For a decade now, we have been told again and again by the national media that New Orleans is a “miracle” district. City after city, state after state, wants to be like New Orleans. In Michigan, Governor Rick Snyder created the Educational Achievement Authority, which has been plagued with mismanagement and has shown no progress for the students in Detroit. Governor Snyder appointed an emergency manager for financially strapped, low-performing Muskegon Heights, and the emergency manager turned the students and schools over to a for-profit charter chain; after two years, the chain decamped when it was clear there would be no profit. Tennessee created the Achievement School District, where the state’s low-performing public schools were gathered, turned over to charter operators, and are supposed to be in the state’s top 20% by performance within five years; the clock is ticking, and there is no reason to believe that the five-year deadline will be met. The public schools of York City, Pennsylvania, have been promised to a for-profit charter chain.

 

And now Georgia’s Governor Nathan Deal has an idea. He wants Georgia to have a Recovery School District, just like New Orleans. Here is the formula: wipe out public education and replace it with privately managed charters; eliminate any teachers’ unions; fire veteran teachers and replace them with Teach for America. What could go wrong?

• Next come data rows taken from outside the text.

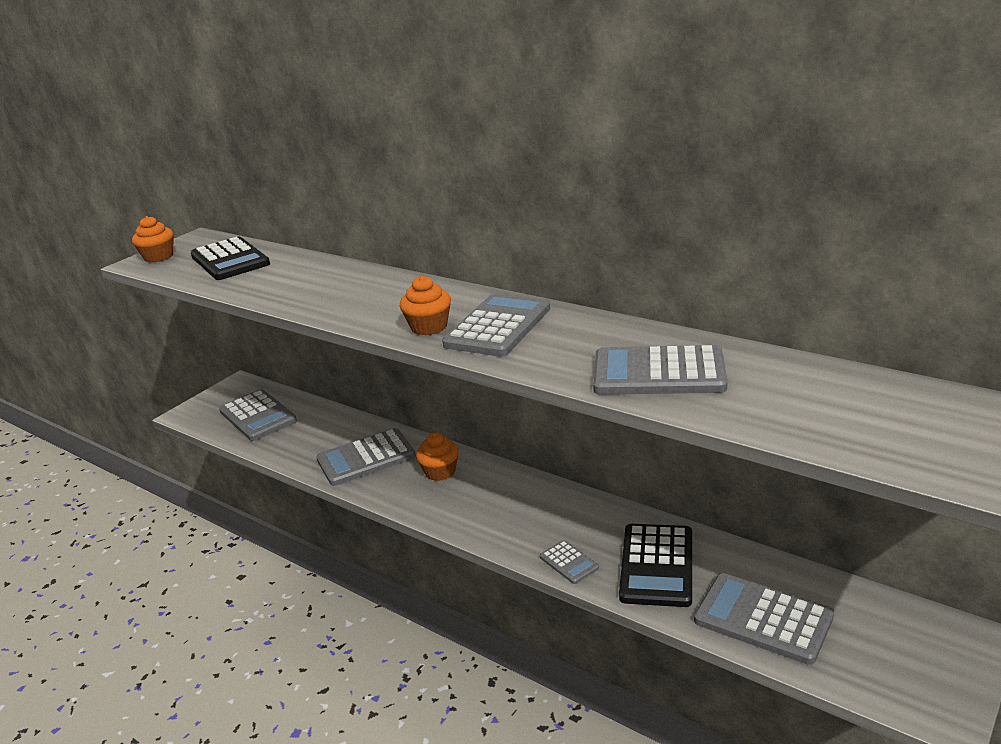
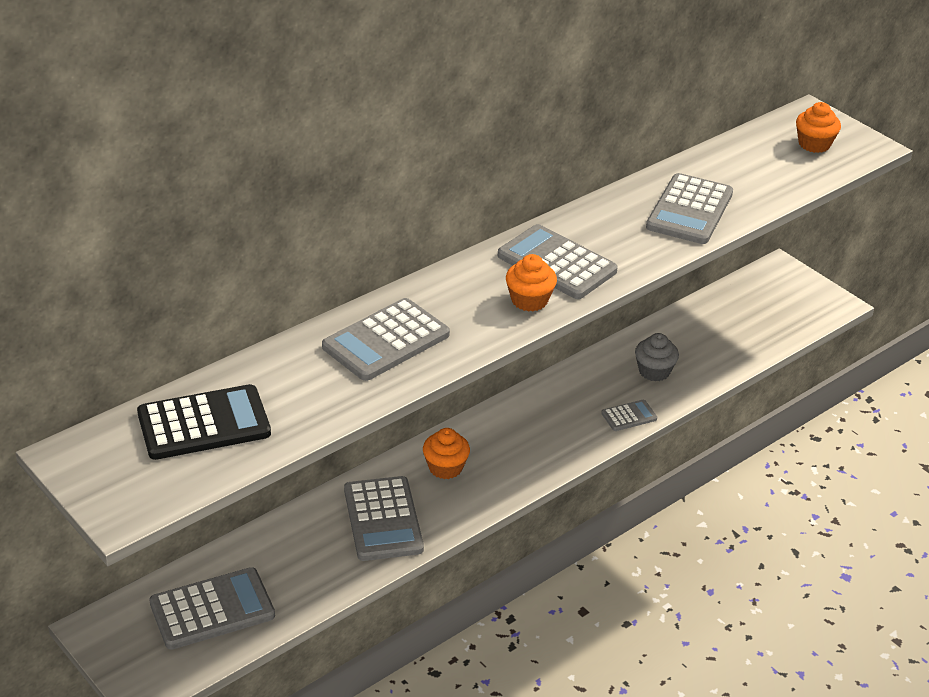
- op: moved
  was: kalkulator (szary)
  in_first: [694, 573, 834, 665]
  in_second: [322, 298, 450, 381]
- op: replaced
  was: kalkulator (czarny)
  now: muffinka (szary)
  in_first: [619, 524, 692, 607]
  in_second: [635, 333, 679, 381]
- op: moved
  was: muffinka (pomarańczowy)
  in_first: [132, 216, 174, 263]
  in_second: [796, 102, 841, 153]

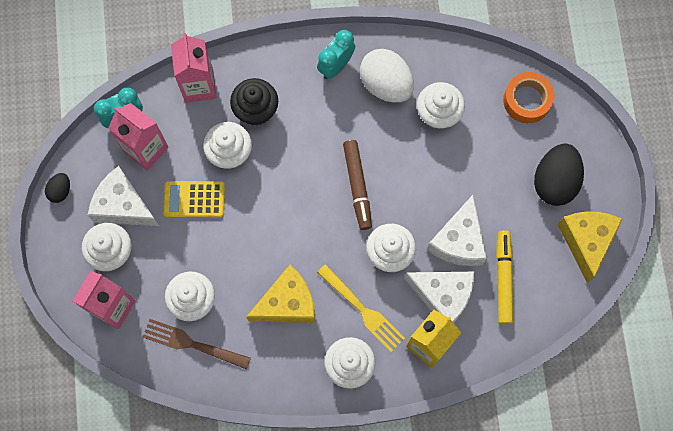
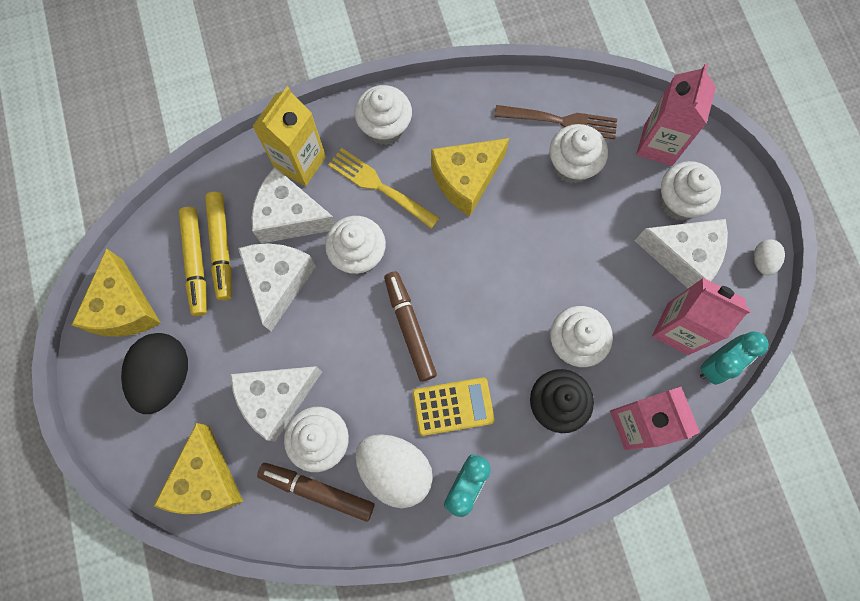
- op: replaced
  was: taśma klejąca (pomarańczowy)
  now: ser (żółty)
  in_first: [503, 72, 554, 123]
  in_second: [154, 423, 243, 514]
- op: added
  now: flamaster (żółty)
  in_second: [178, 207, 207, 316]
- op: added
  now: ser (biały)
  in_second: [230, 366, 322, 442]
- op: added
  now: flamaster (brązowy)
  in_second: [257, 463, 374, 522]
- op: moved
  was: kalkulator (żółty)
  in_first: [163, 181, 225, 218]
  in_second: [413, 377, 495, 436]
- op: recoloured
  was: jajko (czarny)
  now: jajko (biały)
  in_first: [45, 173, 70, 203]
  in_second: [754, 239, 785, 276]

Note in the linked article that the enrollment in New Orleans public schools fell from 65,000 before Hurricane Katrina to 25,000 or so today. This makes comparisons pre- and post- tricky to say the least.

 

No matter. The boosters are still claiming dramatic success.

 

But along comes Mercedes Schneider, who managed to get the full set of ACT scores for the state of Louisiana. For some reason, the State Department of Education was not eager to release those scores. You will see why.

 

Mercedes wrote more than one post. They are collected here. The details are in the individual posts.

 

She begins the second post like this:

 

 

It is February, and at my high school, that means scheduling students for the next school year. During two of my classes today, our counselors were in my room explaining to students the Louisiana Board of Regents minimum requirements for first-time college freshmen who wish to attend a four-year college or university in Louisiana. These requirement are the result of legislation passed in 2010 and phased in over four years, the Grad Act.

 

One requirement is a minimum score of 18 on the ACT in English and a minimum score of 19 on the ACT in math.

 

Even though Regents also has an ACT composite requirement, one can readily substitute a high GPA in place of a lacking composite.

 

However, that 18 in English and 19 in math is virtually non-negotiable. An institution might be able to conditionally admit some students in the name of “research”; however, there is not too much of this allowed, for Regents states that the two ACT subscores are the most widely acceptable, readily available evidence that a student would not require remedial college coursework in English or math– a rule effective for all Louisiana four-year institutions of higher education effective Fall 2014.

 

Thus, the first graduating class affected by this Regents rule is the high school graduating class of 2014.

 

Remember those numbers: 18 in English and 19 in math.

 

Schneider continues:

 

Some highlights from this data:

 

Of the 16 active New Orleans RSD high schools, five graduated not one student meeting the Regents 18-English-19-math ACT requirement. That’s no qualifying students out of 215 test takers.

 

Another six RSD high schools each graduated less than one percent meeting the requirement, or 16 students out of 274 (5.8 percent).

 

Out of a total of 1151 RSD New Orleans class of 2014 ACT test takers, only 141 students (12.3 percent) met the Regents requirement. Eighty-nine of these 141 attended a single high school (OP Walker, ACT site code 192113).

 

By far, OP Walker had the highest number of Regents 18-English-19-math-ACT-subscore-qualifying class of 2014 test takers (89 out of 311, or 28.6 percent).

 

If the OP Walker were removed from RSD-NO, then RSD-NO would be left with 52 qualifying students out of 840, or 6.2 percent.

 

Sobering.

 

Notice also that the average ACT composite scores of those meeting the Regents 18-19 requirement (column G) are all above the 18 that LDOE focuses on as a minimum mark of success.

 

Clearly the theory of “raise the bar and achievement will rise” is not playing out in the New Orleans RSD when it comes to meeting the Regents minimum requirement of an 18 in English and 19 in math on the ACT.

 

No miracle here. Only more data that Louisiana Superintendent John White wishes he could hide.